The 1862 prisoner record for Lewis Swams stated that Deborah Canby was living in Sandy Hook at the time, a community located near Harper's Ferry in western Maryland. Canby may have joined the many women who attended wounded Union soldiers at the Sandy Hook Field Hospital during the war, as recorded in an 1864 report by the United States Christian Commisssion.9However, more likely the clerk had simply misprinted Sandy Spring. The fact that two of her sons sided with the Confederacy during the Civil War makes her ministering to Union soldiers even less probable. Benjamin Canby enlisted with the 1st Maryland Cavalry, a Confederate battalion, while his brother William was imprisoned in 1864 for sheltering a Confederate spy, Lieutenant Walter Bowie.10

Deborah Canby died on December 6, 1864, and was buried at Grace Church Cemetery in Silver Spring, Maryland. She bequeathed all of her property to five of her six children, inexplicably excluding Benjamin, with the brief instructions to "share and share alike."11
 


1.     MONTGOMERY COUNTY COURT, (Marriage Licenses), Film Reel: CR 8920, [MSA CM724-1]. Thomas Canby and Deborah Duvall, January 28, 1824.

2.     U.S. Census Bureau (Census Record, MD) for Deborah Canby, 1850, Montgomery County, Berrys District, Page 39, Line 24 [MSA SM61-142, M 1499-1].
        U.S. Census Bureau (Census Record, MD) for D. W. Canby, 1860, Montgomery County, Berrys District, Page 81, Line 27 [MSA SM61-213, M 7223-1].

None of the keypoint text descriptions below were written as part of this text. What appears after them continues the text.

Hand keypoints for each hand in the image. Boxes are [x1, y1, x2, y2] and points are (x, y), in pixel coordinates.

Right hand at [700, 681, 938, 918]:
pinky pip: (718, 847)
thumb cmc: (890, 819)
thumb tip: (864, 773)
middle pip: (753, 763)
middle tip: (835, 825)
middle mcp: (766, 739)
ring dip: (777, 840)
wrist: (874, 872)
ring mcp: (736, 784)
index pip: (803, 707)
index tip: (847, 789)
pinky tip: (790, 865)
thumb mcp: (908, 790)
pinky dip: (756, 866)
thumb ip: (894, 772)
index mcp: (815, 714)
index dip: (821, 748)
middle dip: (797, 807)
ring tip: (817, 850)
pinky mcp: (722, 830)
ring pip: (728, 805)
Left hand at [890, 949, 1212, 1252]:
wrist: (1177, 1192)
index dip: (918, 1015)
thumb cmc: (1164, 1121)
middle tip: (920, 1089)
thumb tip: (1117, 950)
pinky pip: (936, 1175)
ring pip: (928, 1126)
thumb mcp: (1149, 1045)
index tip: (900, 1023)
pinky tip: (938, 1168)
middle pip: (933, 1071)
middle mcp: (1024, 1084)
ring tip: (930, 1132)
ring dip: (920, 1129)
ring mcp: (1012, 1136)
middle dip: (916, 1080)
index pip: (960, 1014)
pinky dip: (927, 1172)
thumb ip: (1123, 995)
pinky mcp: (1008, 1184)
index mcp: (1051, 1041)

3.     Helen W. Brown. Indexes of Protestant Episcopal Anglican Church Registers of Prince Georges County, 1686-1885 (Vol. 2. Westminster, MD: Heritage Books, 2006) 135.

4.     Maryland Marriage Record for Richard T. Willson and Laura Canby, April 18, 1853, Montgomery County. Jordan Dodd, Liahona Research, comp. Maryland Marriages, 1667-1899. The Generations Network, Inc., 2000. www.ancestry.com.
        Maryland Marriage Record for Zachariah Berry and Mary B. Canby, June 7, 1865, Montgomery County. Jordan Dodd, Liahona Research, comp. Maryland Marriages, 1667-1899. The Generations Network, Inc., 2000. www.ancestry.com.

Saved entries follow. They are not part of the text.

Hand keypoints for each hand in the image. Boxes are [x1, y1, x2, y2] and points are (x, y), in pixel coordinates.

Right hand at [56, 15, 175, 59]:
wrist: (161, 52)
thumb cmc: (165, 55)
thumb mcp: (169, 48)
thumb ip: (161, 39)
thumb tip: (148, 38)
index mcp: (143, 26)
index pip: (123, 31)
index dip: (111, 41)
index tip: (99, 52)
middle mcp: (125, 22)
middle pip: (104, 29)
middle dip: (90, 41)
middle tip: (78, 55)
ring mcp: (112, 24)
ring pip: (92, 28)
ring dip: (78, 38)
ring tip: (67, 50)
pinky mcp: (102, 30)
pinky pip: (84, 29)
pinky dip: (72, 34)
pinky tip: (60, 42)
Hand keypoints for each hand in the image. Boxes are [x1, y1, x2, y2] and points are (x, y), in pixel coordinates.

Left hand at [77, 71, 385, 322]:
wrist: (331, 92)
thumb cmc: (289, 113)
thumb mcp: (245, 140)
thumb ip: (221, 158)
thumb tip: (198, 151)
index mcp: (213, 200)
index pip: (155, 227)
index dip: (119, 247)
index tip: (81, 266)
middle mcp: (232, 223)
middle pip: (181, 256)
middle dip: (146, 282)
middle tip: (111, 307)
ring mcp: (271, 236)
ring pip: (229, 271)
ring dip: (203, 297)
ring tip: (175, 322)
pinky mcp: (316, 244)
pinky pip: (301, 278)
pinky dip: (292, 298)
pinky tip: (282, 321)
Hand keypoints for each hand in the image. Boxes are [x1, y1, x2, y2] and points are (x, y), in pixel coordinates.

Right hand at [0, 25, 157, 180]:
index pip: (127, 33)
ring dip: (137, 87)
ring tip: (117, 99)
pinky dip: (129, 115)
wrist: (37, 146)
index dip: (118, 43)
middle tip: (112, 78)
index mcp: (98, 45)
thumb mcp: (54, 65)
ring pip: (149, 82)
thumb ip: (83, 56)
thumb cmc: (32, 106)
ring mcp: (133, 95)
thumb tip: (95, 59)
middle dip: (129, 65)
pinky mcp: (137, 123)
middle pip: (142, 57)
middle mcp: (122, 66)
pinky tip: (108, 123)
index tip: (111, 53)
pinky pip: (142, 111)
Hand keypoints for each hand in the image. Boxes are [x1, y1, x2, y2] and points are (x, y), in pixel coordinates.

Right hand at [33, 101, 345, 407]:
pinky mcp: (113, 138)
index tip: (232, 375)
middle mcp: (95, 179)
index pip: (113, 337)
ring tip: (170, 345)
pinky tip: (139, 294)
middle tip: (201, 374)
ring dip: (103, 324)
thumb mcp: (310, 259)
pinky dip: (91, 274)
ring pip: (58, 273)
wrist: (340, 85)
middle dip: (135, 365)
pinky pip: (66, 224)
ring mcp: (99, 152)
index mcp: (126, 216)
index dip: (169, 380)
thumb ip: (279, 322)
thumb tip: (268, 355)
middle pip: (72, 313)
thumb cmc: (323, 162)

5.     Clare Lise Cavicchi. Places from the Past: The Tradition of Gardez Bien in Montgomery County, Maryland (Silver Spring, MD: The Maryland-National Capital Park and Planning Commission: 2001) 106.

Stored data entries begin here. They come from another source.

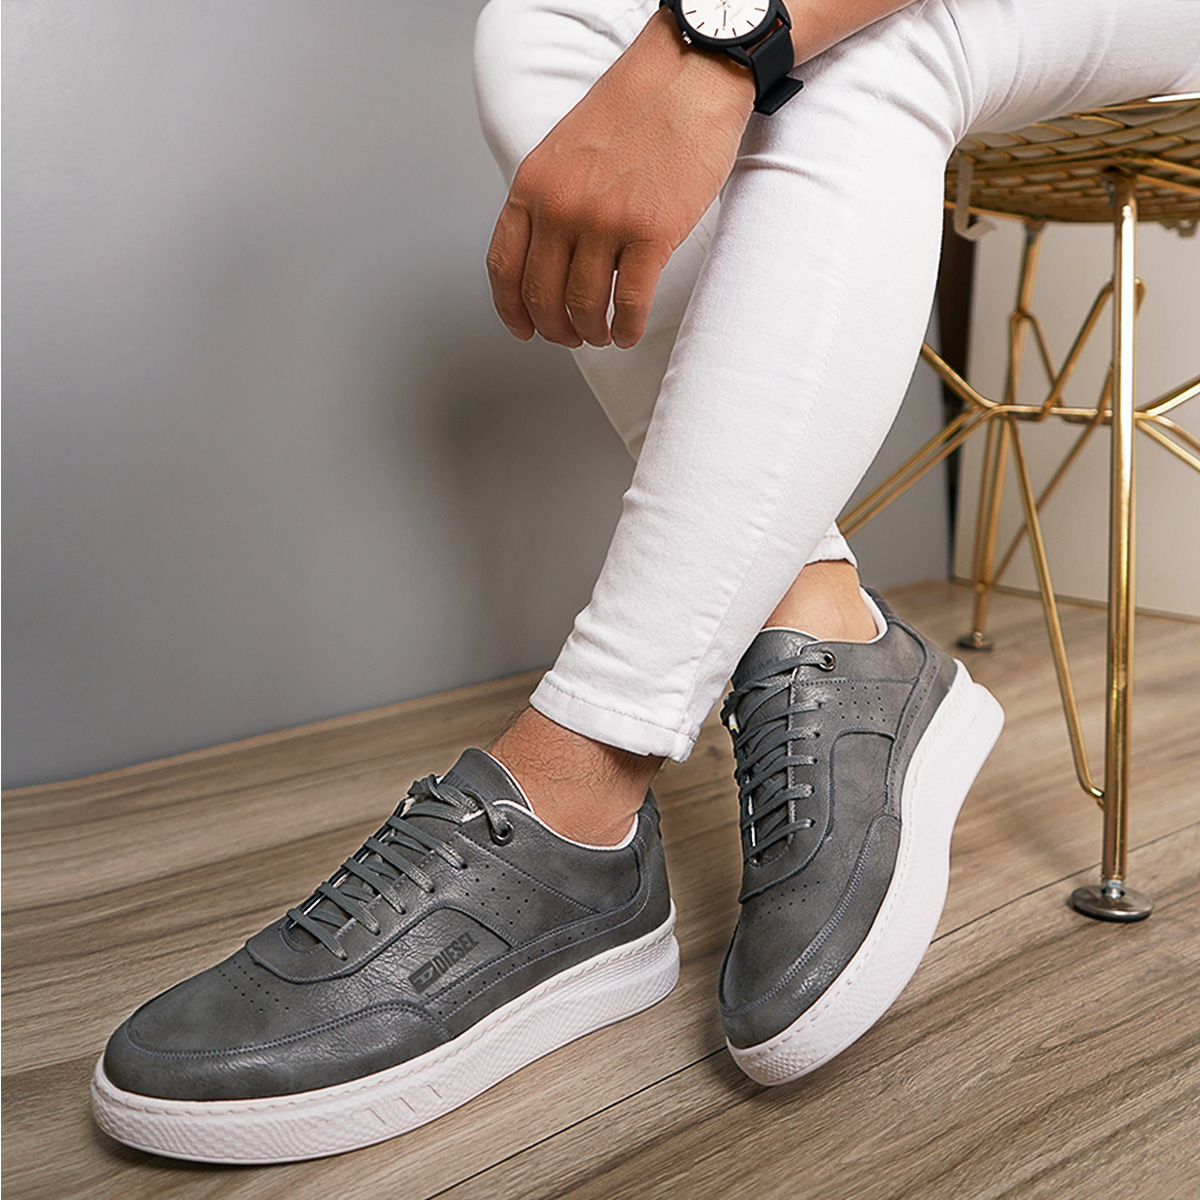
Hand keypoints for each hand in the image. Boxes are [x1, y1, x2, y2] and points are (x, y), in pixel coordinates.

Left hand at [486, 9, 754, 349]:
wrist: (689, 77)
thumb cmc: (636, 109)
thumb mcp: (566, 149)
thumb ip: (550, 199)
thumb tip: (550, 257)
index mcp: (534, 184)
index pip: (504, 266)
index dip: (512, 310)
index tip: (523, 328)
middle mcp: (561, 205)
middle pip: (542, 295)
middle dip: (556, 328)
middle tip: (572, 336)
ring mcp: (605, 221)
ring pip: (584, 306)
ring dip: (591, 332)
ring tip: (603, 334)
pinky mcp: (651, 233)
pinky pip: (630, 303)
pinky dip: (627, 327)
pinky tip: (629, 331)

6.     MONTGOMERY COUNTY, REGISTER OF WILLS, (Wills), Liber WTR 2, Folio 312, Film Reel: CR 11968-2, [CM756-1]. Benjamin Duvall, August 7, 1856, Montgomery County. Probated March 3, 1857.

7.     U.S. Census Bureau (Census Record, MD) for D. W. Canby, 1860, Montgomery County, Berrys District, Page 81, Line 27 [MSA SM61-213, M 7223-1].

8.     MARYLAND PENITENTIARY, (Prisoner Record), 1811-1869, [MSA SE65-5]. Lewis Swan [sic], Page 59.

9.     S. Roger Keller. Crossroads of War: Washington County, Maryland, in the Civil War. (Shippenburg, PA: Burd Street Press, 1997) 138-139.

10.   "Sentenced to Fort Delaware." The Baltimore Sun 31 August 1864: 4. Baltimore Sun Historical Archive. Enoch Pratt Free Library.

11.   MONTGOMERY COUNTY, REGISTER OF WILLS, (Wills), Liber JWS 1, Film Reel: CR 43-3, [CM756-2]. Deborah W. Canby, November 3, 1864, Montgomery County. Probated December 27, 1864.